1. A catheter lead for a procedure, the catheter lead comprising;

a tubular member with at least one conductive wire;

the tubular member having a proximal end and a distal end;

the distal end of the catheter comprising at least one electrode in communication with the conductive wire; and

wherein the at least one electrode comprises a conductive polymeric material.

2. The catheter sheath as claimed in claim 1, wherein the at least one conductive wire is helically wound.

3. The catheter sheath as claimed in claim 2, the at least one conductive wire is helically wound around the tubular member.

4. The catheter sheath as claimed in claim 2, wherein the tubular member is formed from the helically wound at least one conductive wire.

5. The catheter sheath as claimed in any one of the preceding claims, wherein the electrode is adapted to deform.

6. The catheter sheath as claimed in any one of the preceding claims, wherein the electrode is adapted to elastically deform.

7. The catheter sheath as claimed in any one of the preceding claims, wherein the electrode is formed from conductive polymeric material.

8. The catheter sheath as claimed in any one of the preceding claims, wherein the distal end of the catheter comprises at least two electrodes in which an intermediate layer disposed between the at least two electrodes.

9. The catheter sheath as claimed in claim 8, wherein the intermediate layer abuts a side of the at least two electrodes.

10. The catheter sheath as claimed in claim 8 or claim 9, wherein the outer surface of the intermediate layer and the outer surface of the at least two electrodes is flush.
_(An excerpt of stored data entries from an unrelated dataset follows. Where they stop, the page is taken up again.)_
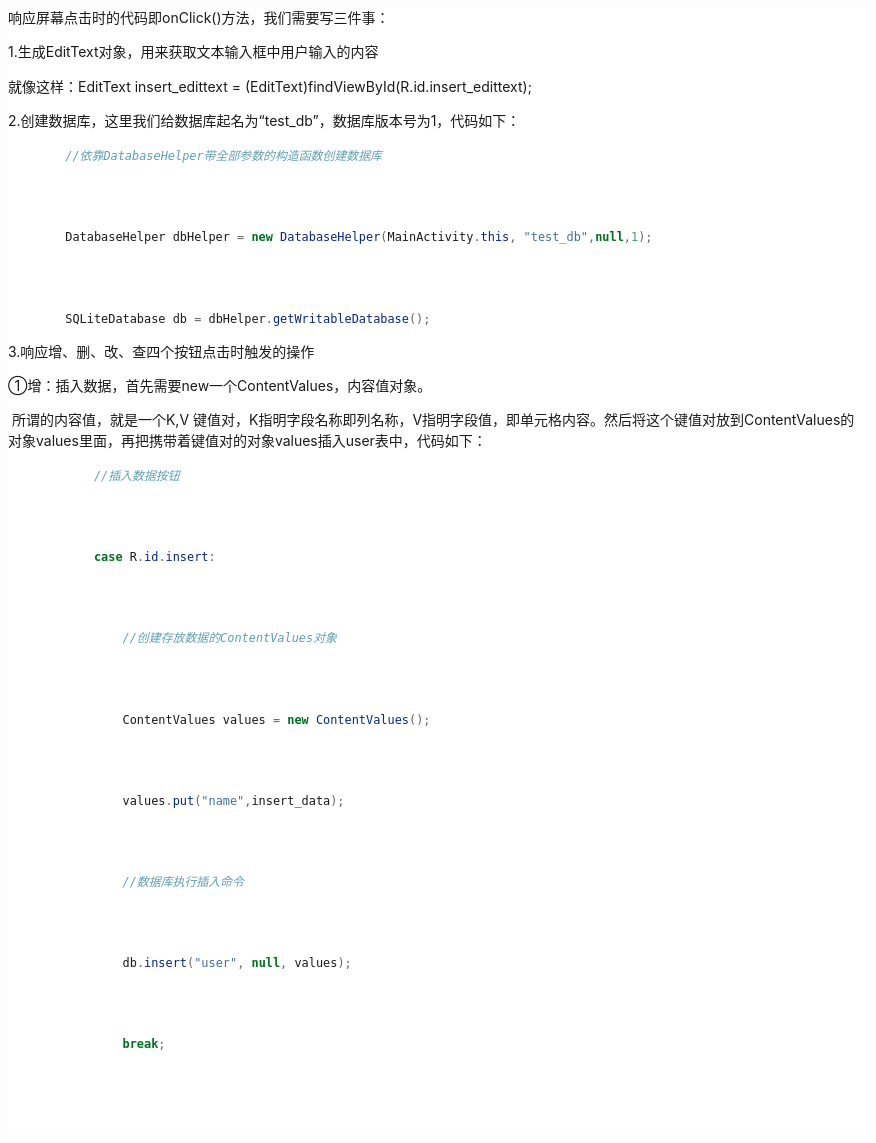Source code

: 响应屏幕点击时的代码即onClick()方法，我们需要写三件事：

1.生成EditText对象，用来获取文本输入框中用户输入的内容

  就像这样：EditText insert_edittext = (EditText)findViewById(R.id.insert_edittext);

2.创建数据库，这里我们给数据库起名为“test_db”，数据库版本号为1，代码如下：

```java
        //依靠DatabaseHelper带全部参数的构造函数创建数据库



        DatabaseHelper dbHelper = new DatabaseHelper(MainActivity.this, "test_db",null,1);



        SQLiteDatabase db = dbHelper.getWritableDatabase();
```

3.响应增、删、改、查四个按钮点击时触发的操作

①增：插入数据，首先需要new一个ContentValues，内容值对象。

​    所谓的内容值，就是一个K,V 键值对，K指明字段名称即列名称，V指明字段值，即单元格内容。然后将这个键值对放到ContentValues的对象values里面，再把携带着键值对的对象values插入user表中，代码如下：

```java
            //插入数据按钮



            case R.id.insert:



                //创建存放数据的ContentValues对象



                ContentValues values = new ContentValues();



                values.put("name",insert_data);



                //数据库执行插入命令



                db.insert("user", null, values);



                break;



 
```

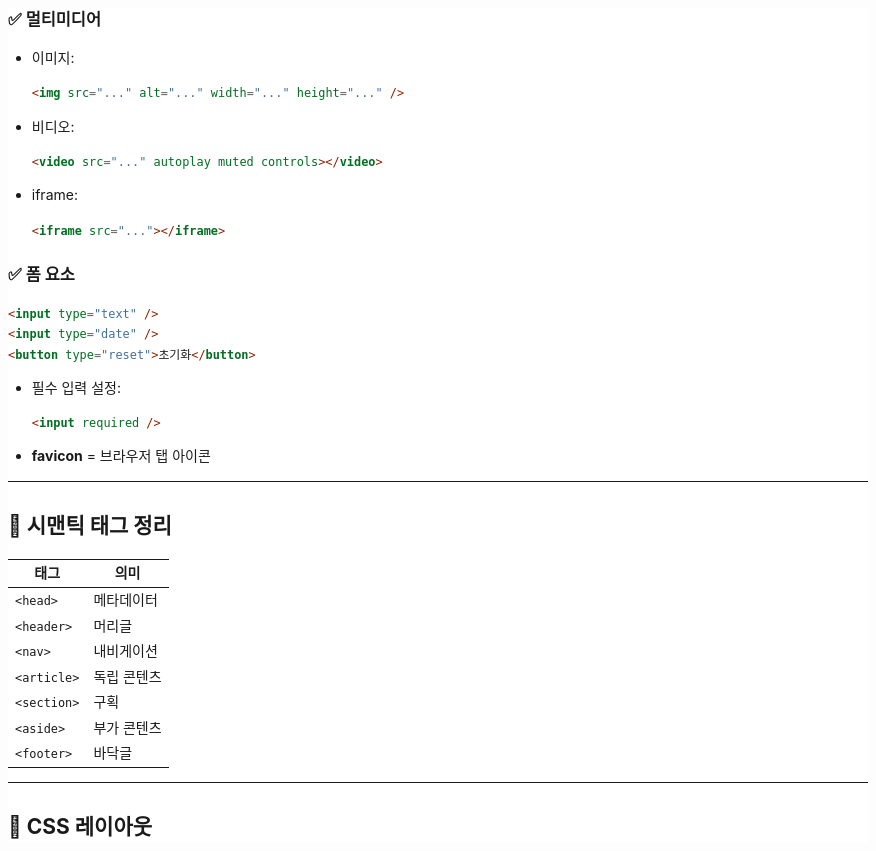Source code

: ### ✅ 멀티미디어

- 이미지:

  ```html
  <img src="..." alt="..." width="..." height="..." />
  ```

- 비디오:

  ```html
  <video src="..." autoplay muted controls></video>
  ```

- iframe:

  ```html
  <iframe src="..."></iframe>
  ```

### ✅ 폼 요소

```html
<input type="text" />
<input type="date" />
<button type="reset">초기화</button>
```

- 필수 입력 설정:

  ```html
  <input required />
  ```

- **favicon** = 브라우저 탭 아이콘

---

## 🧱 시맨틱 태그 정리

| 태그        | 의미        |
| ----------- | ----------- |
| `<head>`    | 메타데이터  |
| `<header>`  | 머리글      |
| `<nav>`     | 내비게이션  |
| `<article>` | 독립 콘텐츠 |
| `<section>` | 구획        |
| `<aside>`   | 부가 콘텐츠 |
| `<footer>`  | 바닥글      |

---

## 📐 CSS 레이아웃
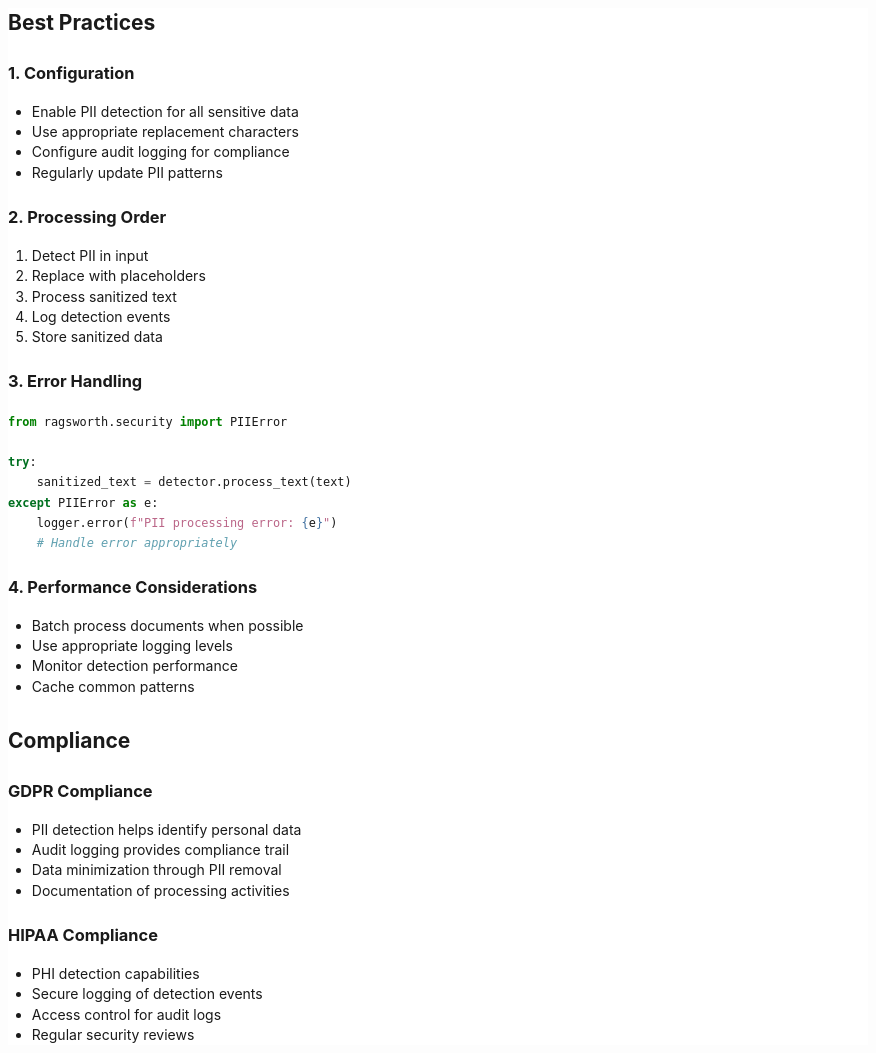 ## Best Practices

### 1. Configuration

- Enable PII detection for all sensitive data
- Use appropriate replacement characters
- Configure audit logging for compliance
- Regularly update PII patterns

### 2. Processing Order

1. Detect PII in input
2. Replace with placeholders
3. Process sanitized text
4. Log detection events
5. Store sanitized data

### 3. Error Handling

```python
from ragsworth.security import PIIError

try:
    sanitized_text = detector.process_text(text)
except PIIError as e:
    logger.error(f"PII processing error: {e}")
    # Handle error appropriately
```

### 4. Performance Considerations

- Batch process documents when possible
- Use appropriate logging levels
- Monitor detection performance
- Cache common patterns

## Compliance

### GDPR Compliance

- PII detection helps identify personal data
- Audit logging provides compliance trail
- Data minimization through PII removal
- Documentation of processing activities

### HIPAA Compliance

- PHI detection capabilities
- Secure logging of detection events
- Access control for audit logs
- Regular security reviews
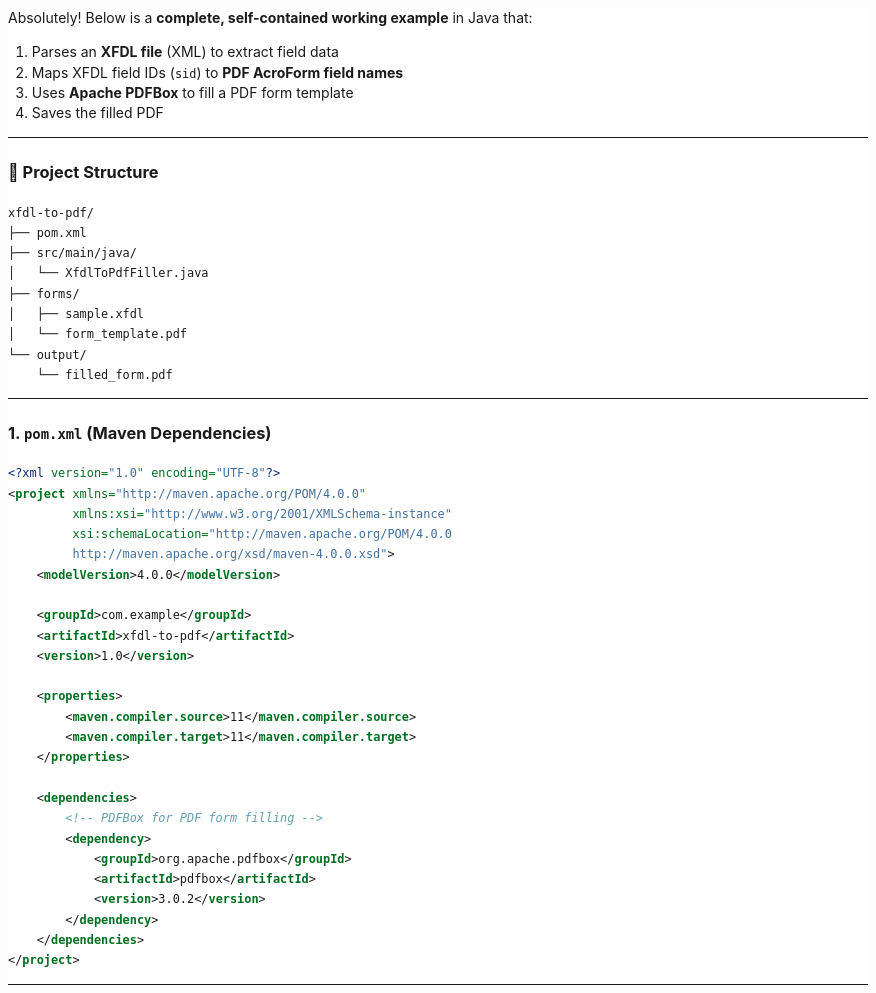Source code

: Absolutely! Below is a **complete, self-contained working example** in Java that:

1. Parses an **XFDL file** (XML) to extract field data  
2. Maps XFDL field IDs (`sid`) to **PDF AcroForm field names**  
3. Uses **Apache PDFBox** to fill a PDF form template  
4. Saves the filled PDF

---

### 📁 Project Structure
```
xfdl-to-pdf/
├── pom.xml
├── src/main/java/
│   └── XfdlToPdfFiller.java
├── forms/
│   ├── sample.xfdl
│   └── form_template.pdf
└── output/
    └── filled_form.pdf
```

---

### 1. `pom.xml` (Maven Dependencies)

```xml
<?xml version="1.0" encoding="UTF-8"?>
<project xmlns="http://maven.apache.org/POM/4.0.0"
         xmlns:xsi="http://www.w3.org/2001/XMLSchema-instance"
         xsi:schemaLocation="http://maven.apache.org/POM/4.0.0
         http://maven.apache.org/xsd/maven-4.0.0.xsd">
    <modelVersion>4.0.0</modelVersion>

    <groupId>com.example</groupId>
    <artifactId>xfdl-to-pdf</artifactId>
    <version>1.0</version>

    <properties>
        <maven.compiler.source>11</maven.compiler.source>
        <maven.compiler.target>11</maven.compiler.target>
    </properties>

    <dependencies>
        <!-- PDFBox for PDF form filling -->
        <dependency>
            <groupId>org.apache.pdfbox</groupId>
            <artifactId>pdfbox</artifactId>
            <version>3.0.2</version>
        </dependency>
    </dependencies>
</project>
```

---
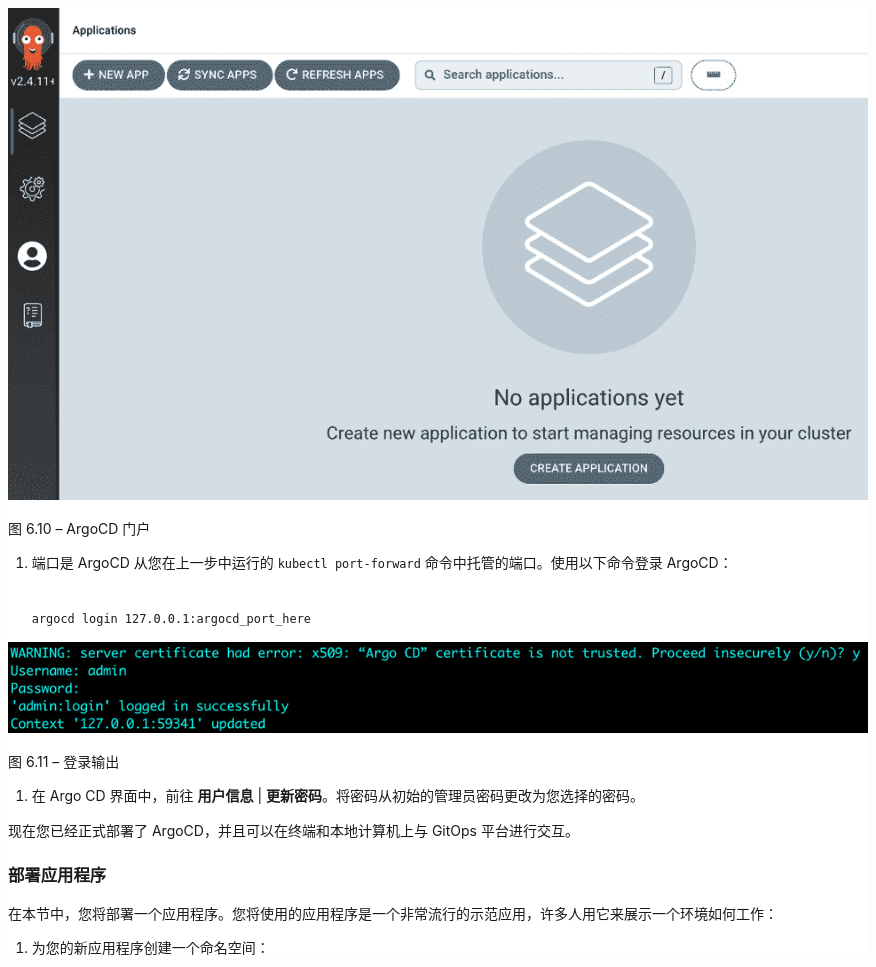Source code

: ![图 6.10 – ArgoCD 门户](img/B19116_06_10.jpg)

图 6.10 – ArgoCD 门户

1.  端口是 ArgoCD 从您在上一步中运行的 `kubectl port-forward` 命令中托管的端口。使用以下命令登录 ArgoCD：

    ```

    argocd login 127.0.0.1:argocd_port_here
    ```

![图 6.11 – 登录输出](img/B19116_06_11.jpg)

图 6.11 – 登录输出

1.  在 Argo CD 界面中，前往 **用户信息** | **更新密码**。将密码从初始的管理员密码更改为您选择的密码。

现在您已经正式部署了 ArgoCD，并且可以在终端和本地计算机上与 GitOps 平台进行交互。

### 部署应用程序

在本节中，您将部署一个应用程序。您将使用的应用程序是一个非常流行的示范应用，许多人用它来展示一个环境如何工作：

1.  为您的新应用程序创建一个命名空间：
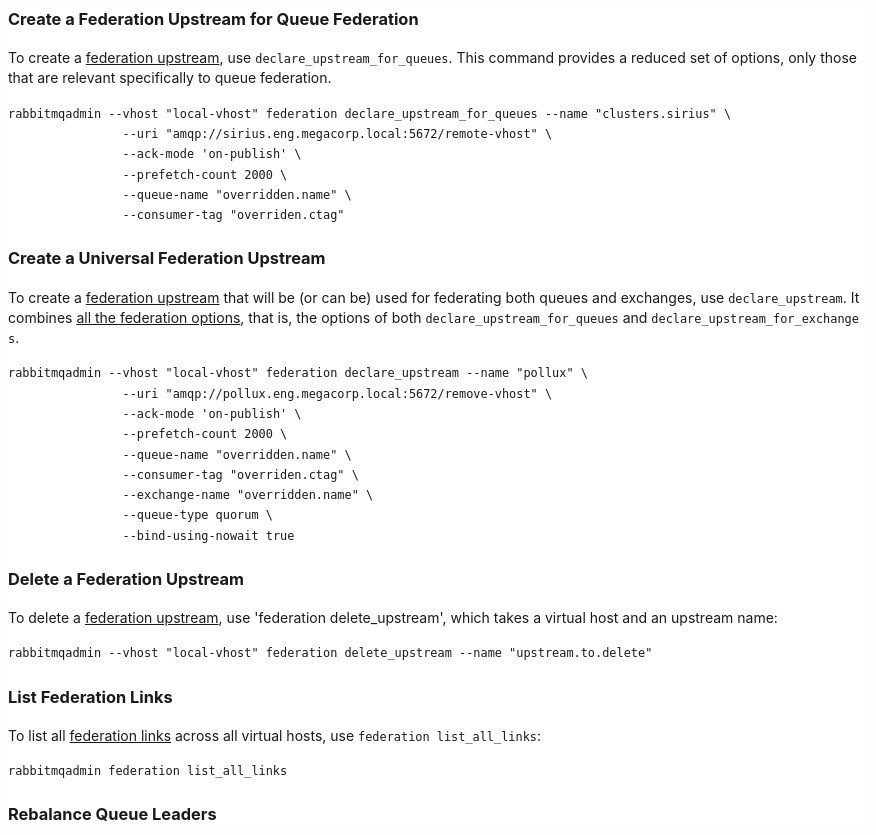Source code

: ### Create a Federation Upstream for Queue Federation

To create a [federation upstream](./federated-queues), use `declare_upstream_for_queues`.
This command provides a reduced set of options, only those that are relevant
specifically to queue federation.

```shell
rabbitmqadmin --vhost "local-vhost" federation declare_upstream_for_queues --name "clusters.sirius" \
                --uri "amqp://sirius.eng.megacorp.local:5672/remote-vhost" \
                --ack-mode 'on-publish' \
                --prefetch-count 2000 \
                --queue-name "overridden.name" \
                --consumer-tag "overriden.ctag"
```

### Create a Universal Federation Upstream

To create a [federation upstream](./federation) that will be (or can be)
used for federating both queues and exchanges, use `declare_upstream`. It combines
[all the federation options](./federation-reference), that is,
the options of both `declare_upstream_for_queues` and `declare_upstream_for_exchanges`.

```shell
rabbitmqadmin --vhost "local-vhost" federation declare_upstream --name "pollux" \
                --uri "amqp://pollux.eng.megacorp.local:5672/remove-vhost" \
                --ack-mode 'on-publish' \
                --prefetch-count 2000 \
                --queue-name "overridden.name" \
                --consumer-tag "overriden.ctag" \
                --exchange-name "overridden.name" \
                --queue-type quorum \
                --bind-using-nowait true
```

### Delete a Federation Upstream

To delete a [federation upstream](./federation), use 'federation delete_upstream',
which takes a virtual host and an upstream name:

```shell
rabbitmqadmin --vhost "local-vhost" federation delete_upstream --name "upstream.to.delete"
```

### List Federation Links

To list all [federation links](./federation) across all virtual hosts, use `federation list_all_links`:

```shell
rabbitmqadmin federation list_all_links
```

### Rebalance Queue Leaders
11. The catheter sheath as claimed in any one of the preceding claims, wherein the outer surface of the catheter lead is molded by a heat-shrink layer.

12. A method of manufacturing a catheter sheath, the method comprising the steps of;

cutting an aperture in a tubular member to expose a conductive wire;

applying an electrode over the conductive wire;

applying a heat-shrink layer with an intermediate layer over the tubular member and the electrode;

applying heat to the heat-shrink layer such that the intermediate layer transitions from a solid state to a fluid state, the heat further causing the heat-shrink layer to radially shrink around the intermediate layer; and

removing the heat-shrink layer after the intermediate layer has solidified.

13. The catheter sheath as claimed in any one of the preceding claims, wherein the aperture the expose the conductive wire is filled with a conductive material.

14. The catheter sheath as claimed in any one of the preceding claims, wherein at least one tacking aperture is formed in the tubular member.

15. The catheter sheath as claimed in any one of the preceding claims, wherein a conductive band is disposed between the electrode and the conductive wire.

16. The catheter sheath as claimed in any one of the preceding claims, wherein the outer surface of the intermediate layer is moulded to be substantially level with the outer surface the electrode.

17. The catheter sheath as claimed in claim 16, wherein the heat-shrink layer is used as a mould to mould the intermediate layer.